[Stored items from a collection]
########################################

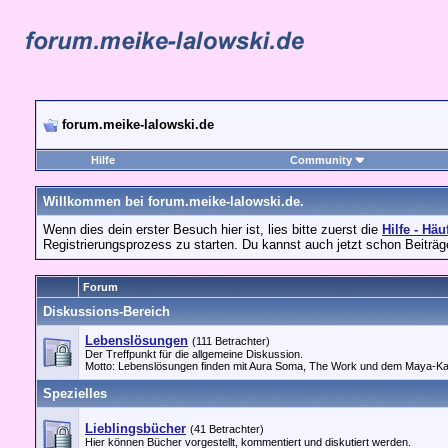
forum.meike-lalowski.de
Hilfe
Community
Willkommen bei forum.meike-lalowski.de.
Wenn dies dein erster Besuch hier ist, lies bitte zuerst die
Hilfe - Häu
Registrierungsprozess zu starten. Du kannst auch jetzt schon Beiträg
Forum
Diskussions-Bereich
Lebenslösungen
(111 Betrachter)
Der Treffpunkt für die allgemeine Diskussion.
Motto: Lebenslösungen finden mit Aura Soma, The Work und dem Maya-Kal
Spezielles
Lieblingsbücher
(41 Betrachter)
Hier können Bücher vorgestellt, kommentiert und diskutiert werden.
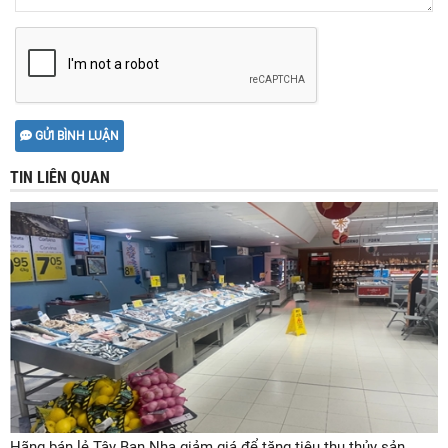
GỬI BÌNH LUẬN
TIN LIÊN QUAN
Hãng bán lẻ Tây Ban Nha giảm giá để tăng tiêu thụ thủy sản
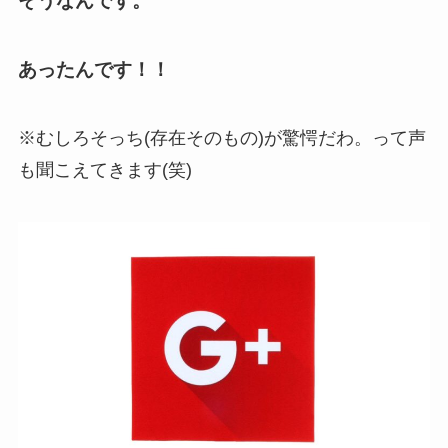
そうなんです。
あったんです！！
※むしろそっち(存在そのもの)が驚愕だわ。って声
も聞こえてきます(笑)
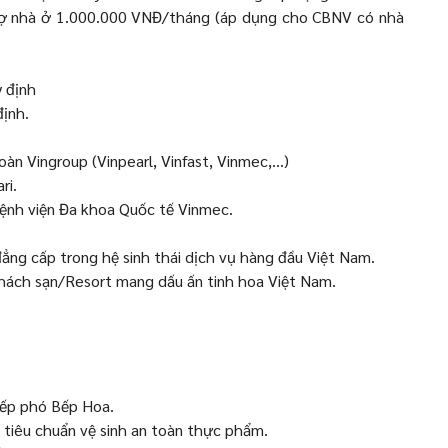
trợ nhà ở 1.000.000 VNĐ/tháng (áp dụng cho CBNV có nhà
 định
ịnh.
àn Vingroup (Vinpearl, Vinfast, Vinmec,...)
ri.
ệnh viện Đa khoa Quốc tế Vinmec.
đẳng cấp trong hệ sinh thái dịch vụ hàng đầu Việt Nam.
 Khách sạn/Resort mang dấu ấn tinh hoa Việt Nam.
Bếp phó Bếp Hoa.
 tiêu chuẩn vệ sinh an toàn thực phẩm.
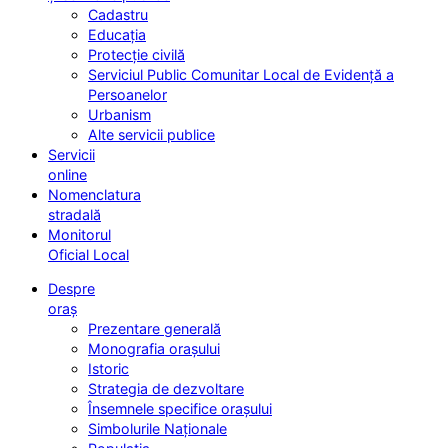
Cadastru
Educația
Protecție civilă
Serviciul Public Comunitar Local de Evidență a
Persoanelor
Urbanism
Alte servicii publice
Servicii
online
Nomenclatura
stradală
Monitorul
Oficial Local
Despre
oraș
Prezentare generală
Monografia orașului
Istoric
Strategia de dezvoltare
Însemnele specifice orașului
Simbolurile Naționale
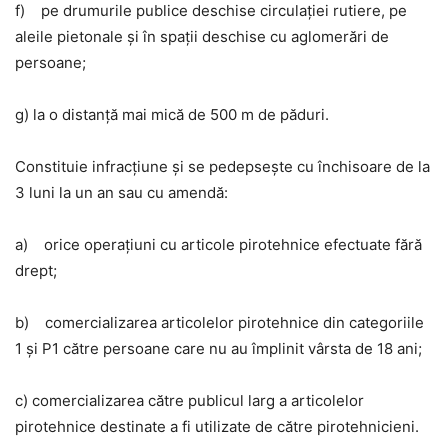
f) pe drumurile publice deschise circulaţiei rutiere, pe
aleile pietonale şi în spaţii deschise cu aglomerări de
persoane;
g) la o distanţă mai mică de 500 m de păduri.
Constituie infracţiune şi se pedepseşte cu închisoare de la
3 luni la un an sau cu amendă:
a) orice operaţiuni cu articole pirotehnice efectuate fără
drept;
b) comercializarea articolelor pirotehnice din categoriile
1 şi P1 către persoane care nu au împlinit vârsta de 18 ani;
c) comercializarea către publicul larg a articolelor
pirotehnice destinate a fi utilizate de către pirotehnicieni.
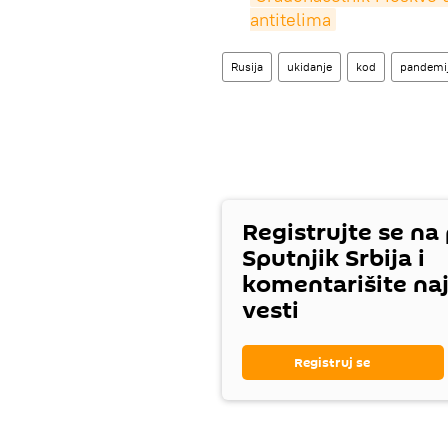
antitelima
Rusija
ukidanje
kod
pandemi
Registrujte se na
Sputnjik Srbija i
komentarišite na
vesti
Registruj se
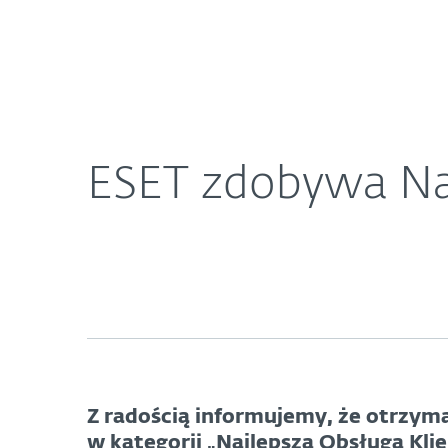
Dla Domu
Dla Biznesu
ESET zdobywa Nagrodę Doskonałości 2023 SC Aw
O ESET
Newsroom
K
ESET zdobywa Na
Z radością informujemy, że otrzym
w kategorii „Najlepsza Obsługa Kli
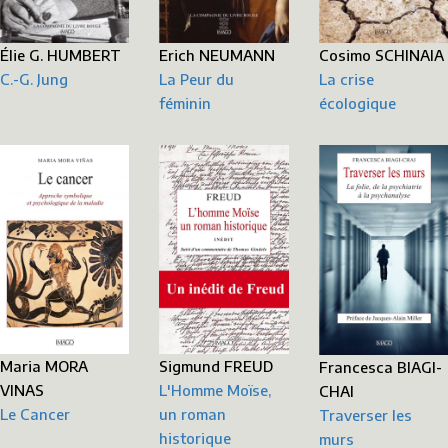
Erich NEUMANN
Cosimo SCHINAIA
Élie G. HUMBERT
La Peur du
La crise
C.-G. Jung
féminin
écologique
Sigmund FREUD
Maria MORA
Francesca BIAGI-
L'Homme Moïse,
VINAS
CHAI
un roman
Le Cancer
Traverser les
historique
murs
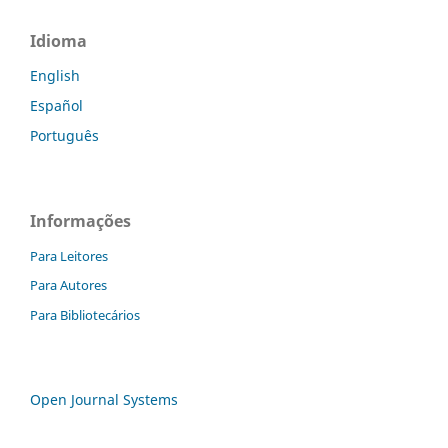
Idioma
English
Español
Português
Informações
Para Leitores
Para Autores
Para Bibliotecários
Open Journal Systems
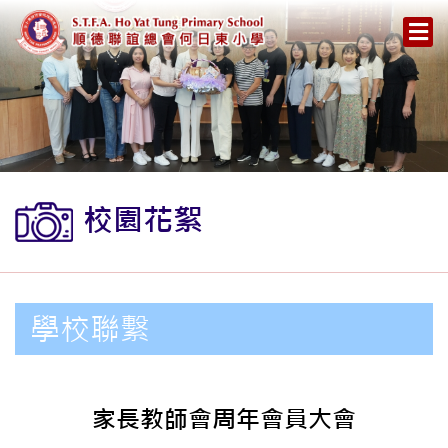
校園花絮
學校聯繫
家長教師會周年會員大會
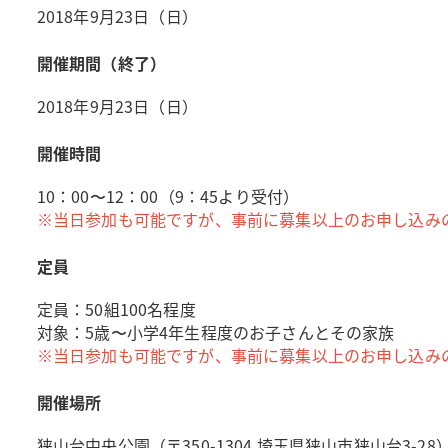
2018年9月23日（日）
開催期間（終了）
2018年9月23日（日）
開催時間
10：00〜12：00（9：45より受付）
※当日参加も可能ですが、事前に募集以上のお申し込み
定員
定員：50組100名程度
対象：5歳〜小学4年生程度のお子さんとその家族
※当日参加も可能ですが、事前に募集以上のお申し込み
開催場所
狭山台中央公園（〒350-1304 埼玉県狭山市狭山台3-28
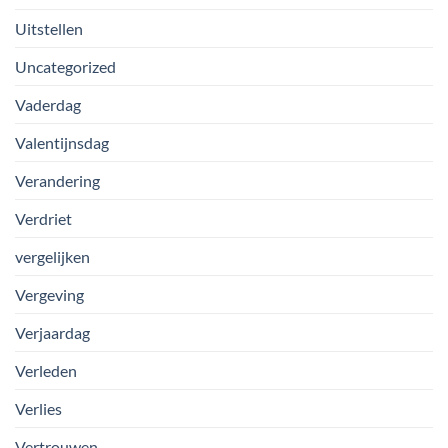
Uitstellen
Uncategorized
Vaderdag
Valentijnsdag
Verandering
Verdriet
vergelijken
Vergeving
Verjaardag
Verleden
Verlies
Vertrouwen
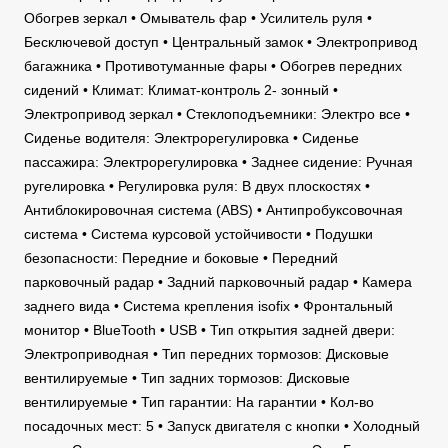
Обогрев зеркал • Омыватель фар • Усилитель руля •
Бесключевой доступ • Центральный замок • Электропривод
багажника • Противотуманные фары • Обогрев передних
сидений • Климат: Климат-контроль 2- зонный •
Электропривод зеркал • Стеклоподъемники: Электро все •
Сиденье водителя: Электрорегулировка • Сиденье
пассажира: Электрорегулировка • Заднее сидение: Ручная
ругелировка • Регулировка руля: В двух плоскостях •
Антиблокировочная система (ABS) • Антипробуксовочная
система • Система курсовой устойчивости • Подушки
безопасности: Передние и боковые • Передний
парковочный радар • Задний парковочный радар • Камера
заднего вида • Система крепления isofix • Фронтальный
монитор • BlueTooth • USB • Тип открытия задней двери:
Электроприводная • Тип передних тормозов: Дисковые
вентилируемые • Тип задних тормозов: Дисковые
вентилируемые • Тип гарантии: На гарантии • Кол-во
посадочных мест: 5 • Запуск двигателя с кнопки • Холодный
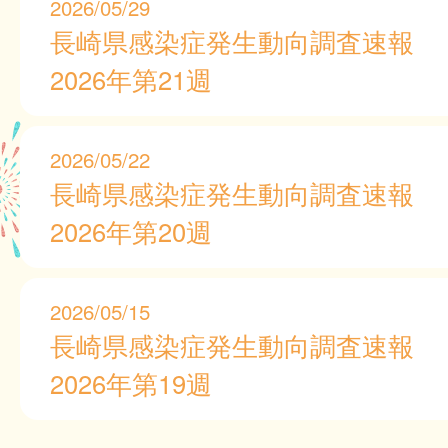
2026/05/29
長崎県感染症発生動向調査速報
2026年第21週
2026/05/22
長崎県感染症発生動向調査速報
2026年第20週
2026/05/15
長崎県感染症発生動向調査速報
2026年第19週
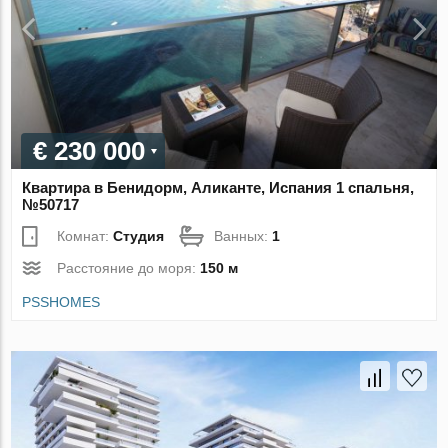
€ 230 000
Квартира в Бенидорм, Аликанте, Испания 1 спальня,
№50717
Комнат:
Студия
Ванных:
1
Расстояние до моря:
150 м
PSSHOMES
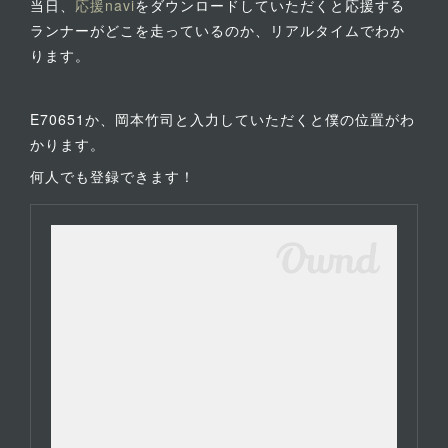
当日、
応援navi
をダウンロードしていただくと応援する
ランナーがどこを走っているのか、リアルタイムでわか
ります。
E70651か、岡本竹司と入力していただくと僕の位置がわ
かります。
何人でも登録できます！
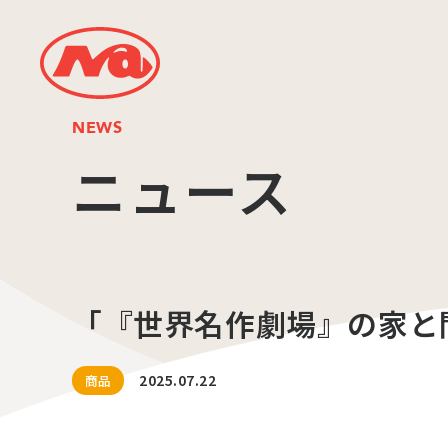
NEWS
ニュース
「『世界名作劇場』の家と
2025.07.22
商品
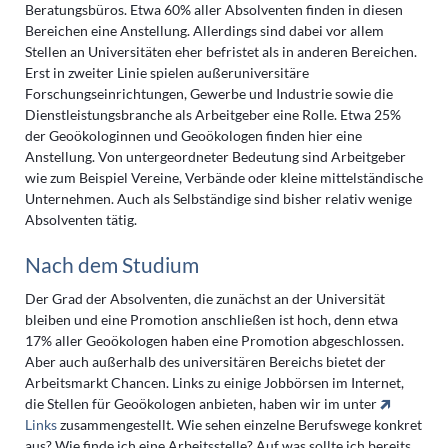
Beratungsbüros. Etwa 60% aller Absolventen finden in diesen
Bereichen eine Anstellung. Allerdings sind dabei vor allem
Stellen an Universitäten eher befristet als in anderen Bereichen.
Erst in zweiter Linie spielen außeruniversitäre
Forschungseinrichtungen, Gewerbe und Industrie sowie die
Dienstleistungsbranche als Arbeitgeber eine Rolle. Etwa 25%
der Geoökologinnen und Geoökologen finden hier eine
Anstellung. Von untergeordneter Bedeutung sind Arbeitgeber
wie zum Beispiel Vereine, Verbände oder kleine mittelständische
Unternehmen. Auch als Selbständige sind bisher relativ wenige
Absolventen tätig.
Nach dem Studium
Der Grad der Absolventen, die zunächst an der Universität
bleiben und eine Promotion anschließen ist hoch, denn etwa
17% aller Geoökologen haben eine Promotion abgeschlossen.
Aber auch außerhalb des universitären Bereichs bietet der
Arbeitsmarkt Chancen. Links zu einige Jobbörsen im Internet,
die Stellen für Geoökologen anbieten, haben wir im unter
Links
zusammengestellt. Wie sehen einzelne Berufswege konkret
aus? Wie finde ich eine Arbeitsstelle? Auf was sollte ich bereits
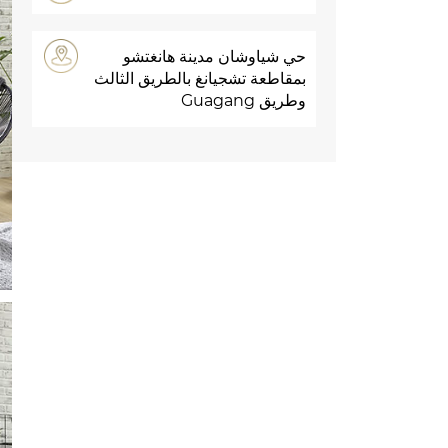
حي شياوشان مدينة هانغتشو
بمقاطعة تشجيانغ بالطريق الثالث
وطريق Guagang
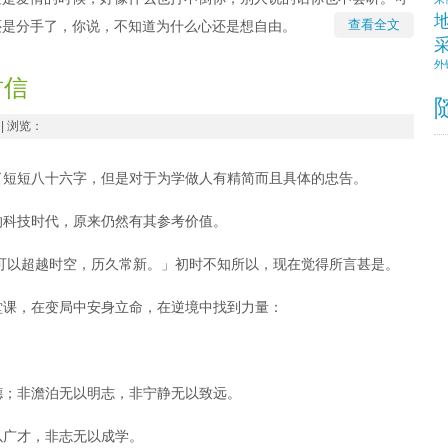
查看全文
还是分手了，你说，不知道为什么心还是想自由。
外
封信
| 浏览：
了短短八十六字，但是对于为学做人有精简而且具体的忠告。
的科技时代，原来仍然有其参考价值。
可以超越时空，历久常新。」初时不知所以，现在觉得所言甚是。
堂课，在变局中安身立命，在逆境中找到力量：
德；非澹泊无以明志，非宁静无以致远。
以广才，非志无以成学。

########################################

▶ _What you are asked to do_: Render the lines beginning with the one that contains "GỬI BÌNH LUẬN" and continuing through the one that contains "tiêu chuẩn vệ sinh an toàn thực phẩm." as a Markdown table with the columns Row and Line, skipping blank lines and leaving out the pictures.

▶ _Completed exercise_:
| Row | Line |
|---|---|
| 1 | GỬI BÌNH LUẬN |
| 2 | TIN LIÊN QUAN |
| 3 | Hãng bán lẻ Tây Ban Nha giảm giá để tăng tiêu thụ thủy sản |
| 4 | そうなんです。 |
| 5 | あったんです！！ |
| 6 | ※むしろそっち(存在そのもの)が驚愕だわ。って声 |
| 7 | も聞こえてきます(笑) |
| 8 | trợ nhà ở 1.000.000 VNĐ/tháng (áp dụng cho CBNV có nhà |
| 9 |  định |
| 10 | ịnh. |
| 11 | àn Vingroup (Vinpearl, Vinfast, Vinmec,...) |
| 12 | ri. |
| 13 | ệnh viện Đa khoa Quốc tế Vinmec. |
| 14 | đẳng cấp trong hệ sinh thái dịch vụ hàng đầu Việt Nam. |
| 15 |  Khách sạn/Resort mang dấu ấn tinh hoa Việt Nam. |
| 16 | Bếp phó Bếp Hoa. |
| 17 |  tiêu chuẩn vệ sinh an toàn thực phẩm. |